Auf jeden Fall ja. Das Blasphemiegesetz ist nicht aus der Welt. Es gibt jetzt in diesem Augenblick weitere „Asia Bibis“ in pakistanischen Zellen. Jemand aus dem Westen kann sich nur sehr schwer vorstellen, was dieses Gesetz bedeutet. Es ist eine ständige Bedrohung, man kann sich jederzeit darauf berufen, um eine Auseinandersetzung zu regeln. Die Angaben zur Zahl der inhaftierten Menschen erscheinen mir angesichts der Realität lächerlich gering. Ich glaube nicht, dass es eine Möglichkeit gibt, zuverlässige Zahlen zu erhalten. Seitdem jedoch der Oberste Gerichtshof Asia Bibi am 29. Januar 2019 freigesprochen hat, kann sich die Anklage gegen den Kläger wenden, und dies wird beträchtlichen Einfluss darauf haben, wie häufig dieses Gesetz in Anspruch genommen wird.

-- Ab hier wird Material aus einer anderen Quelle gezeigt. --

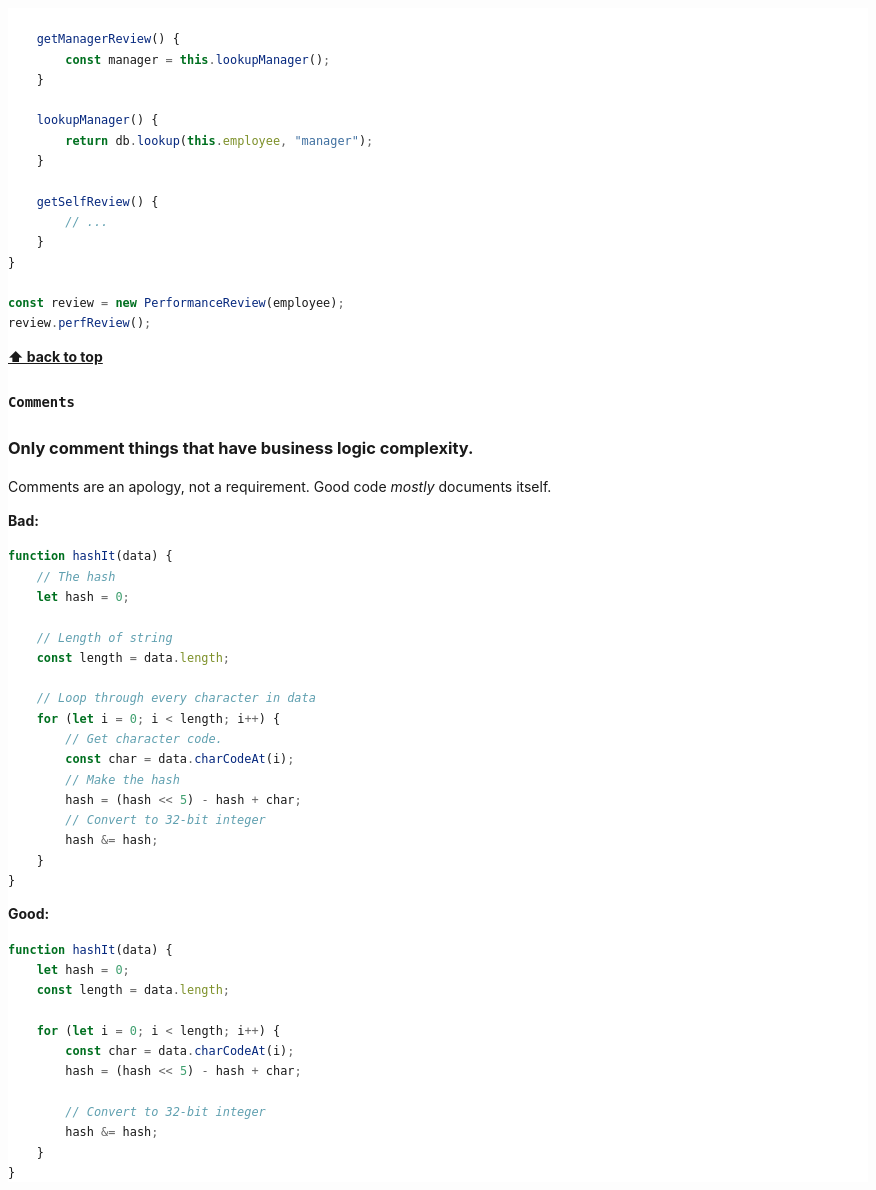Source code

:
 ```javascript

    getManagerReview() {
        const manager = this.lookupManager();
    }

    lookupManager() {
        return db.lookup(this.employee, "manager");
    }

    getSelfReview() {
        // ...
    }
}

const review = new PerformanceReview(employee);
review.perfReview();
```

**[⬆ back to top](#table-of-contents)**

### `Comments`

### Only comment things that have business logic complexity.

Comments are an apology, not a requirement. Good code _mostly_ documents itself.

**Bad:**

```javascript
function hashIt(data) {
    // The hash
    let hash = 0;

    // Length of string
    const length = data.length;

    // Loop through every character in data
    for (let i = 0; i < length; i++) {
        // Get character code.
        const char = data.charCodeAt(i);
        // Make the hash
        hash = (hash << 5) - hash + char;
        // Convert to 32-bit integer
        hash &= hash;
    }
}
```

**Good:**

```javascript
function hashIt(data) {
    let hash = 0;
    const length = data.length;

    for (let i = 0; i < length; i++) {
        const char = data.charCodeAt(i);
        hash = (hash << 5) - hash + char;

        // Convert to 32-bit integer
        hash &= hash;
    }
}
```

Was die Berichterstattung in den Medien angeht, so nehmen die pakistanischen Journalisten aus freien Stücken Bezug auf Asia Bibi, wenn ein neuer Fall verhandelt wird. Sie sind sich der Bedeutung des Themas bewusst geworden und es wird schwieriger, diejenigen, auf denen der Verdacht der Blasphemie lastet, verschwinden zu lassen.

Wie sehen die Christen den Fall Asia Bibi?
Die Christen sind eine winzige Minderheit, drei Millionen von mehr als 200 Millionen Menschen. Sie wissen, dass sie sehr leicht zur Zielscheibe von Extremisten werden können, die auch Muslime angreifen, die im Verdacht stehen, zu moderat zu sein. Die Christen können sich daher nicht offen über die Freilassung Asia Bibis freuen. Aber natürlich haben sie die Entwicklung des Falles verfolgt und sein Ausgang erfüllt sie mit immenser Hoffnung.